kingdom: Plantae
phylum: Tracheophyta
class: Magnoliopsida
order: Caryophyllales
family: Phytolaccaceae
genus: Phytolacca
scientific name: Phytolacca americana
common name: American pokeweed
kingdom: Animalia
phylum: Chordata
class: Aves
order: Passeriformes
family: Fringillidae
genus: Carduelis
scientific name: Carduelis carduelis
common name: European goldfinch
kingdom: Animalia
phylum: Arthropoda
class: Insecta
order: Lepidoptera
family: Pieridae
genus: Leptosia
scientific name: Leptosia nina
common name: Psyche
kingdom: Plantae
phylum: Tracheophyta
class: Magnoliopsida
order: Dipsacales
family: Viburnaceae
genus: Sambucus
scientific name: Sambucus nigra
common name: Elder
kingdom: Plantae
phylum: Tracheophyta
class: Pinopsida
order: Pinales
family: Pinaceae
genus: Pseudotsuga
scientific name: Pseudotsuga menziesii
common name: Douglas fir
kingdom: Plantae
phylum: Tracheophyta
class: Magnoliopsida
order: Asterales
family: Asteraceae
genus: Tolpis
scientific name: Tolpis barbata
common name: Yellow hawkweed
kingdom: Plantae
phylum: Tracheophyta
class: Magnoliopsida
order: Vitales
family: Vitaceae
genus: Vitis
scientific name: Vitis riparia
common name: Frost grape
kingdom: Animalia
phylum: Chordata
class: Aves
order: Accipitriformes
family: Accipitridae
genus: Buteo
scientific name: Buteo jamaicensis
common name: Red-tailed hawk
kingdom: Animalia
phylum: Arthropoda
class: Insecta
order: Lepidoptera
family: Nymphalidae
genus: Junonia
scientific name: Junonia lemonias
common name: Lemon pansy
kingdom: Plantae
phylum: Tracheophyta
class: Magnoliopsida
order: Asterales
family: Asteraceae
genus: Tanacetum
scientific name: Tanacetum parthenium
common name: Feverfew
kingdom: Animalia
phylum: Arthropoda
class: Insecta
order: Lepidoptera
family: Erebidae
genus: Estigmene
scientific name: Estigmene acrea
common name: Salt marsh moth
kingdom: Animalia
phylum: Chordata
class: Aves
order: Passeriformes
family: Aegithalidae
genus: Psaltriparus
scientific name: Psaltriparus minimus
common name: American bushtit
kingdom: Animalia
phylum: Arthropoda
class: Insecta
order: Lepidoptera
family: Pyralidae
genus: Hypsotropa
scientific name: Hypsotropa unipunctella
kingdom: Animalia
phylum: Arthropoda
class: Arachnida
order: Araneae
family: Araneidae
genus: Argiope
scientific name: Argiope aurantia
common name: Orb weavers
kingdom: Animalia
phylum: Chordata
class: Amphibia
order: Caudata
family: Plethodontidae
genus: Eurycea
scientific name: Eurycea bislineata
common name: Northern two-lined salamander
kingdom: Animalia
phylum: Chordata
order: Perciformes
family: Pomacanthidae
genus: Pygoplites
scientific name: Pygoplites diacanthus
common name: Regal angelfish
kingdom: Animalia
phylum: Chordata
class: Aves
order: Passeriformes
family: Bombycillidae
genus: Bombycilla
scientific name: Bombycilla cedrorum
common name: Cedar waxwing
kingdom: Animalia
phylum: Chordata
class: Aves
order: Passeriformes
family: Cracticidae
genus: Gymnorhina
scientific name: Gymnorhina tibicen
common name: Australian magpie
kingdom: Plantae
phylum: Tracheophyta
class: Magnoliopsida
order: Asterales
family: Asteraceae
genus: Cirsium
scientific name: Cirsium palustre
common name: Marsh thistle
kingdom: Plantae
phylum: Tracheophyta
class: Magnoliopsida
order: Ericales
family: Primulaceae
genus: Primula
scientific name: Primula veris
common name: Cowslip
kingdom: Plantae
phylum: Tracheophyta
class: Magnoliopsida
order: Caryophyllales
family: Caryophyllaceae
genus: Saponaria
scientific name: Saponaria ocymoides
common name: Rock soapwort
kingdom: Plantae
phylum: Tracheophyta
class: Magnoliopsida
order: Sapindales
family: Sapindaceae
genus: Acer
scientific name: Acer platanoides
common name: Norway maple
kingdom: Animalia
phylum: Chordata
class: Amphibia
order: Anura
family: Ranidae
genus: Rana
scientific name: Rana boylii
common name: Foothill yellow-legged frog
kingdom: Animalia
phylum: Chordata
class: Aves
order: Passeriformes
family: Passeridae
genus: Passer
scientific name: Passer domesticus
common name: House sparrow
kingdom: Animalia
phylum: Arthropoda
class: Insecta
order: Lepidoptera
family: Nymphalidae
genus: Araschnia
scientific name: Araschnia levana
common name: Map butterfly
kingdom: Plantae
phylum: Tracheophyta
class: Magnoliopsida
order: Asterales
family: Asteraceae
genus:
-------------------------
_TUJUAN TUGAS_
Sajikan ulang seluruh baris materi di atas sebagai tabel Markdown dengan kolom Nomor dan Baris Materi. Baris yang kosong tidak dimasukkan.

_KUNCI JAWABAN_
| Nomor | Baris Materi |
|---|---|
| 1 | kingdom: Plantae |
| 2 | phylum: Tracheophyta |
| 3 | class: Magnoliopsida |
| 4 | order: Caryophyllales |
| 5 | family: Phytolaccaceae |
| 6 | genus: Phytolacca |
| 7 | scientific name: Phytolacca americana |
| 8 | common name: American pokeweed |
| 9 | kingdom: Animalia |
| 10 | phylum: Chordata |
| 11 | class: Aves |
| 12 | order: Passeriformes |
| 13 | family: Fringillidae |
| 14 | genus: Carduelis |
| 15 | scientific name: Carduelis carduelis |
| 16 | common name: European goldfinch |
| 17 | kingdom: Animalia |
| 18 | phylum: Arthropoda |
| 19 | class: Insecta |
| 20 | order: Lepidoptera |
| 21 | family: Pieridae |
| 22 | genus: Leptosia |
| 23 | scientific name: Leptosia nina |
| 24 | common name: Psyche |
| 25 | kingdom: Plantae |
| 26 | phylum: Tracheophyta |
| 27 | class: Magnoliopsida |
| 28 | order: Dipsacales |
| 29 | family: Viburnaceae |
| 30 | genus: Sambucus |
| 31 | scientific name: Sambucus nigra |
| 32 | common name: Elder |
| 33 | kingdom: Plantae |
| 34 | phylum: Tracheophyta |
| 35 | class: Pinopsida |
| 36 | order: Pinales |
| 37 | family: Pinaceae |
| 38 | genus: Pseudotsuga |
| 39 | scientific name: Pseudotsuga menziesii |
| 40 | common name: Douglas fir |
| 41 | kingdom: Plantae |
| 42 | phylum: Tracheophyta |
| 43 | class: Magnoliopsida |
| 44 | order: Asterales |
| 45 | family: Asteraceae |
| 46 | genus: Tolpis |
| 47 | scientific name: Tolpis barbata |
| 48 | common name: Yellow hawkweed |
| 49 | kingdom: Plantae |
| 50 | phylum: Tracheophyta |
| 51 | class: Magnoliopsida |
| 52 | order: Vitales |
| 53 | family: Vitaceae |
| 54 | genus: Vitis |
| 55 | scientific name: Vitis riparia |
| 56 | common name: Frost grape |
| 57 | kingdom: Animalia |
| 58 | phylum: Chordata |
| 59 | class: Aves |
| 60 | order: Accipitriformes |
| 61 | family: Accipitridae |
| 62 | genus: Buteo |
| 63 | scientific name: Buteo jamaicensis |
| 64 | common name: Red-tailed hawk |
| 65 | kingdom: Animalia |
| 66 | phylum: Arthropoda |
| 67 | class: Insecta |
| 68 | order: Lepidoptera |
| 69 | family: Nymphalidae |
| 70 | genus: Junonia |
| 71 | scientific name: Junonia lemonias |
| 72 | common name: Lemon pansy |
| 73 | kingdom: Plantae |
| 74 | phylum: Tracheophyta |
| 75 | class: Magnoliopsida |
| 76 | order: Asterales |
| 77 | family: Asteraceae |
| 78 | genus: Tanacetum |
| 79 | scientific name: Tanacetum parthenium |
| 80 | common name: Feverfew |
| 81 | kingdom: Animalia |
| 82 | phylum: Arthropoda |
| 83 | class: Insecta |
| 84 | order: Lepidoptera |
| 85 | family: Erebidae |
| 86 | genus: Estigmene |
| 87 | scientific name: Estigmene acrea |
| 88 | common name: Salt marsh moth |
| 89 | kingdom: Animalia |
| 90 | phylum: Chordata |
| 91 | class: Aves |
| 92 | order: Passeriformes |
| 93 | family: Aegithalidae |
| 94 | genus: Psaltriparus |
| 95 | scientific name: Psaltriparus minimus |
| 96 | common name: American bushtit |
| 97 | kingdom: Animalia |
| 98 | phylum: Arthropoda |
| 99 | class: Insecta |
| 100 | order: Lepidoptera |
| 101 | family: Pyralidae |
| 102 | genus: Hypsotropa |
| 103 | scientific name: Hypsotropa unipunctella |
| 104 | kingdom: Animalia |
| 105 | phylum: Arthropoda |
| 106 | class: Arachnida |
| 107 | order: Araneae |
| 108 | family: Araneidae |
| 109 | genus: Argiope |
| 110 | scientific name: Argiope aurantia |
| 111 | common name: Orb weavers |
| 112 | kingdom: Animalia |
| 113 | phylum: Chordata |
| 114 | class: Amphibia |
| 115 | order: Caudata |
| 116 | family: Plethodontidae |
| 117 | genus: Eurycea |
| 118 | scientific name: Eurycea bislineata |
| 119 | common name: Northern two-lined salamander |
| 120 | kingdom: Animalia |
| 121 | phylum: Chordata |
| 122 | order: Perciformes |
| 123 | family: Pomacanthidae |
| 124 | genus: Pygoplites |
| 125 | scientific name: Pygoplites diacanthus |
| 126 | common name: Regal angelfish |
| 127 | kingdom: Animalia |
| 128 | phylum: Chordata |
| 129 | class: Aves |
| 130 | order: Passeriformes |
| 131 | family: Bombycillidae |
| 132 | genus: Bombycilla |
| 133 | scientific name: Bombycilla cedrorum |
| 134 | common name: Cedar waxwing |
| 135 | kingdom: Animalia |
| 136 | phylum: Chordata |
| 137 | class: Aves |
| 138 | order: Passeriformes |
| 139 | family: Cracticidae |
| 140 | genus: Gymnorhina |
| 141 | scientific name: Gymnorhina tibicen |
| 142 | common name: Australian magpie |
| 143 | kingdom: Plantae |
| 144 | phylum: Tracheophyta |
| 145 | class: Magnoliopsida |
| 146 | order: Asterales |
| 147 | family: Asteraceae |
| 148 | genus: Cirsium |
| 149 | scientific name: Cirsium palustre |
| 150 | common name: Marsh thistle |
| 151 | kingdom: Plantae |
| 152 | phylum: Tracheophyta |
| 153 | class: Magnoliopsida |
| 154 | order: Ericales |
| 155 | family: Primulaceae |
| 156 | genus: Primula |
| 157 | scientific name: Primula veris |
| 158 | common name: Cowslip |
| 159 | kingdom: Plantae |
| 160 | phylum: Tracheophyta |
| 161 | class: Magnoliopsida |
| 162 | order: Caryophyllales |
| 163 | family: Caryophyllaceae |
| 164 | genus: Saponaria |
| 165 | scientific name: Saponaria ocymoides |
| 166 | common name: Rock soapwort |
| 167 | kingdom: Plantae |
| 168 | phylum: Tracheophyta |
| 169 | class: Magnoliopsida |
| 170 | order: Sapindales |
| 171 | family: Sapindaceae |
| 172 | genus: Acer |
| 173 | scientific name: Acer platanoides |
| 174 | common name: Norway maple |
| 175 | kingdom: Animalia |
| 176 | phylum: Chordata |
| 177 | class: Amphibia |
| 178 | order: Anura |
| 179 | family: Ranidae |
| 180 | genus: Rana |
| 181 | scientific name: Rana boylii |
| 182 | common name: Foothill yellow-legged frog |
| 183 | kingdom: Animalia |
| 184 | phylum: Chordata |
| 185 | class: Aves |
| 186 | order: Passeriformes |
| 187 | family: Passeridae |
| 188 | genus: Passer |
| 189 | scientific name: Passer domesticus |
| 190 | common name: House sparrow |
| 191 | kingdom: Animalia |
| 192 | phylum: Arthropoda |
| 193 | class: Insecta |
| 194 | order: Lepidoptera |
| 195 | family: Nymphalidae |
| 196 | genus: Araschnia |
| 197 | scientific name: Araschnia levana |
| 198 | common name: Map butterfly |
| 199 | kingdom: Plantae |
| 200 | phylum: Tracheophyta |
| 201 | class: Magnoliopsida |
| 202 | order: Asterales |
| 203 | family: Asteraceae |
| 204 | genus: |